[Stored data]
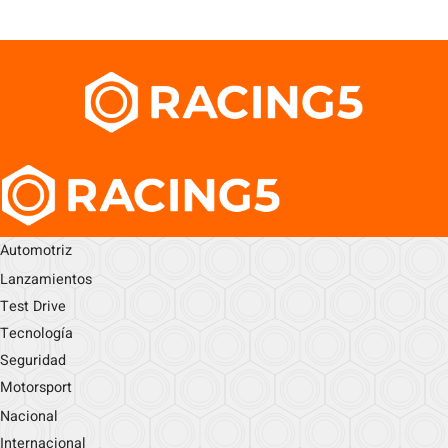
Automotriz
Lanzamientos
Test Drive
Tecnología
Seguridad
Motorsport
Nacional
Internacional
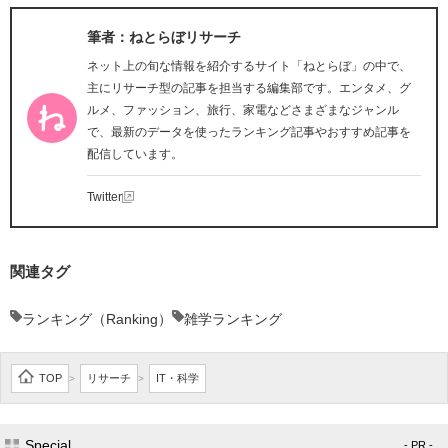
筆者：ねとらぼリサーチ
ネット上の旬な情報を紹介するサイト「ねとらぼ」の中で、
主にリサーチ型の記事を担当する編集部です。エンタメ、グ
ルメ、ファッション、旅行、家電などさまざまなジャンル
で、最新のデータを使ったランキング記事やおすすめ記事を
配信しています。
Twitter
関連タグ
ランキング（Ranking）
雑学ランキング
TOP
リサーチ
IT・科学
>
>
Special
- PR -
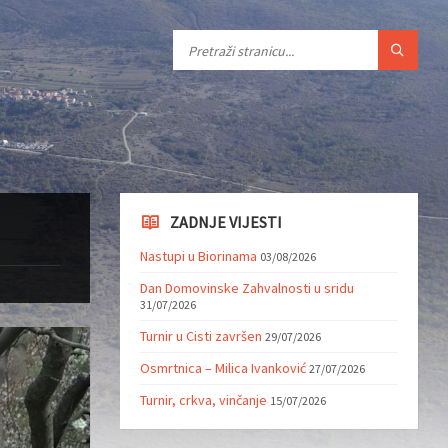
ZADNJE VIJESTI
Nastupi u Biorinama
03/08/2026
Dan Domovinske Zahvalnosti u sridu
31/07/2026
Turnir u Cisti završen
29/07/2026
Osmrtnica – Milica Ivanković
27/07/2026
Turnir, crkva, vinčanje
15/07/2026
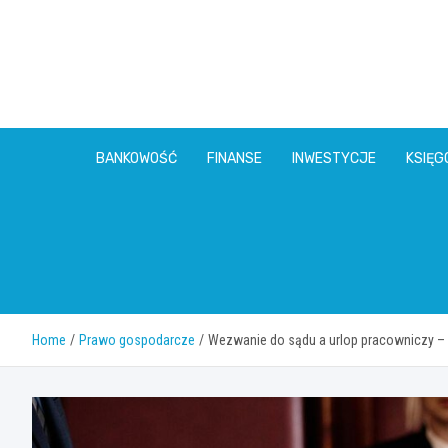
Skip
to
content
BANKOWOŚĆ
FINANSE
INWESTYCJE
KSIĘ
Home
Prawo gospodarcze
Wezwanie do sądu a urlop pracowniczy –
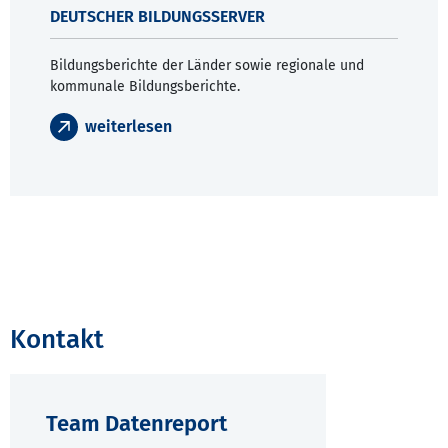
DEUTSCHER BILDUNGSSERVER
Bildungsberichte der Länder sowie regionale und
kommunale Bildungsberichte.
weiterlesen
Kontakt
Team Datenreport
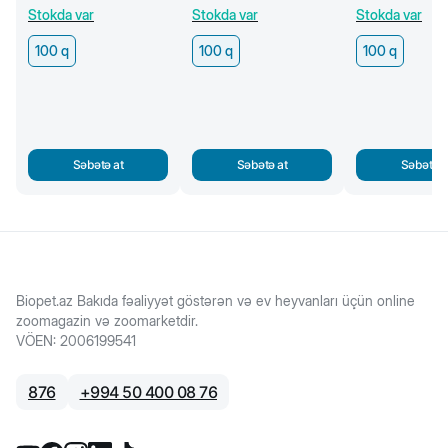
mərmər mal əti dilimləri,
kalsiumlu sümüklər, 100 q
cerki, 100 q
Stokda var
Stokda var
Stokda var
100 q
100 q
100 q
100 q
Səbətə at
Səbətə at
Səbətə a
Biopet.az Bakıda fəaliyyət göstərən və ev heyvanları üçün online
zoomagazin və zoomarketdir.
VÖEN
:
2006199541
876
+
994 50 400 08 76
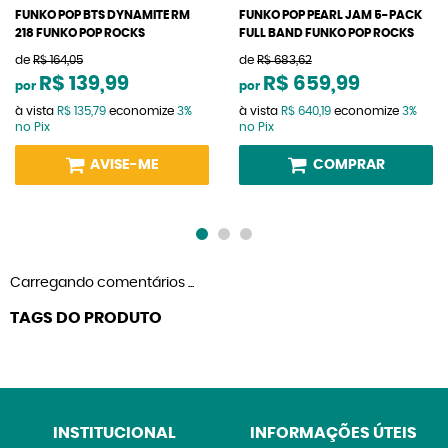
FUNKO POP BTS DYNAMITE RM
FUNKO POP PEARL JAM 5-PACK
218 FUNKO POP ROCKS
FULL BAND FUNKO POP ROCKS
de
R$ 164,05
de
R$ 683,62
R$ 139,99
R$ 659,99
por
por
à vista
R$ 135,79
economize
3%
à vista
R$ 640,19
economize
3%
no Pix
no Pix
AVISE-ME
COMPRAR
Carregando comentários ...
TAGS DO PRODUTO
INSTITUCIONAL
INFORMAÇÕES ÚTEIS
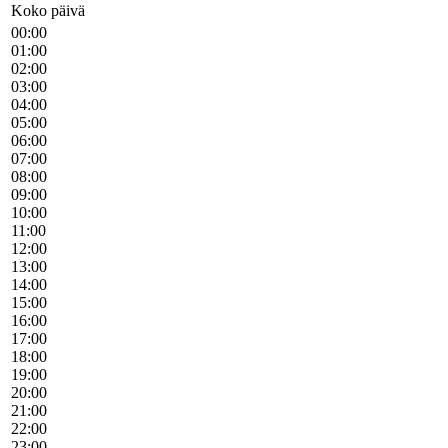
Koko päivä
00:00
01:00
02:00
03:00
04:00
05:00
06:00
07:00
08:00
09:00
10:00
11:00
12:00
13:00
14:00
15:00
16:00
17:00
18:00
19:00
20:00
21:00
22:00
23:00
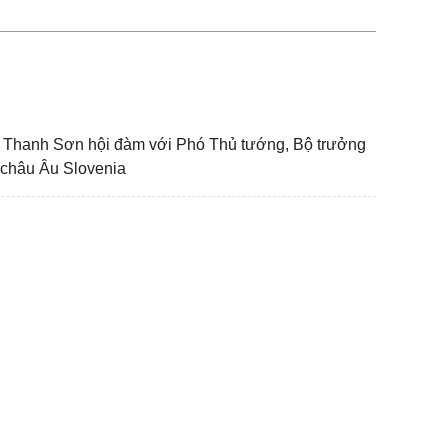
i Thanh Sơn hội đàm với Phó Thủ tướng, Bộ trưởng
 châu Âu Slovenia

* * *

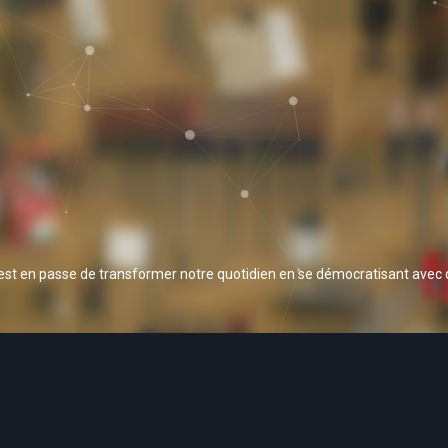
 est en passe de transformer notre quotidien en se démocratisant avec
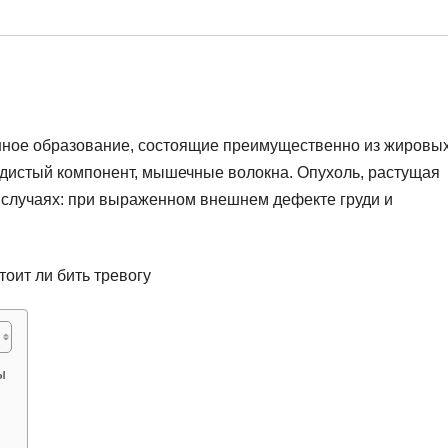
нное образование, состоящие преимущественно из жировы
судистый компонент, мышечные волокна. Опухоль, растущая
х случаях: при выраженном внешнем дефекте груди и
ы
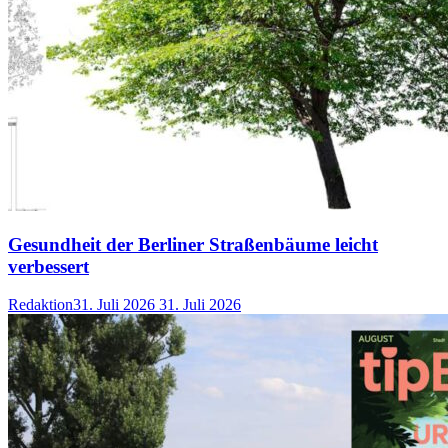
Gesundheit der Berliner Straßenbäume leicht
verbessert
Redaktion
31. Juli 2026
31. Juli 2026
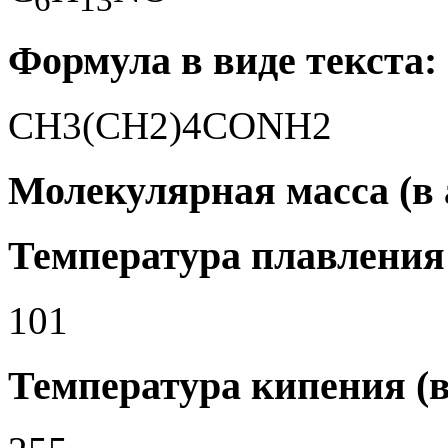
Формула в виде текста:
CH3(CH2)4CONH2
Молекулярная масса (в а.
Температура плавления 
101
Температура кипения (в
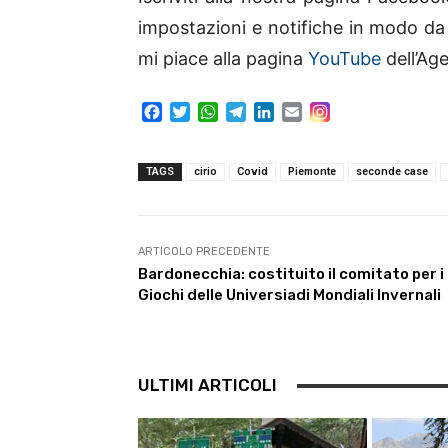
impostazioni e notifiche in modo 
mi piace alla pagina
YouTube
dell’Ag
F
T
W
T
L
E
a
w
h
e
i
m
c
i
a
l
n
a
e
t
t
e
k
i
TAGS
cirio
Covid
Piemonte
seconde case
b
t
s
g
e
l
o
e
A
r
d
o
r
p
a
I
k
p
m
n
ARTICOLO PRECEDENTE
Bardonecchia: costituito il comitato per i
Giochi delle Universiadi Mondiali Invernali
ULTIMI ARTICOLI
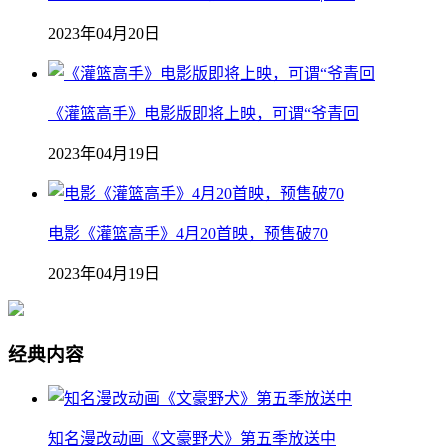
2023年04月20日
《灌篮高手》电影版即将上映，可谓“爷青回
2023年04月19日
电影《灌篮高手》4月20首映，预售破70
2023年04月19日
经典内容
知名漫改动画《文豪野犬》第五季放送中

--

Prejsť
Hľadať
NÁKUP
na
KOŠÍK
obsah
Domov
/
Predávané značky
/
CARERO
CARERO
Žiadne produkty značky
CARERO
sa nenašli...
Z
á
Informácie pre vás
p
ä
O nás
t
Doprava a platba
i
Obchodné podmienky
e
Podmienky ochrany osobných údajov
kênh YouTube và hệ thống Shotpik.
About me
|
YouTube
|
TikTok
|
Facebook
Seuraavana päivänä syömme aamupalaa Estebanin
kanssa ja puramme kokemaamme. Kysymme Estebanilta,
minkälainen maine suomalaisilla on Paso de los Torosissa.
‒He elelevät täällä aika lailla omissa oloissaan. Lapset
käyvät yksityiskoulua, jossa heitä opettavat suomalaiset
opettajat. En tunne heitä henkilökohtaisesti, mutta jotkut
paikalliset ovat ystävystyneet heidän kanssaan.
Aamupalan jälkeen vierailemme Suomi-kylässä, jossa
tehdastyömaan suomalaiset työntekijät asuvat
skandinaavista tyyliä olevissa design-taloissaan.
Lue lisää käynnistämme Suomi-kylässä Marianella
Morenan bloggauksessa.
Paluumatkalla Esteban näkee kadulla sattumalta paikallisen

## [PROBLEM DESCRIPTION]
For the string "kylässä", show each line of the entries above where it occurs.

## [YOUR RESPONSE]
Aamupalan jälkeen vierailemme Suomi-kylässä, jossa
Lue lisää käynnistämme Suomi-kylässä Marianella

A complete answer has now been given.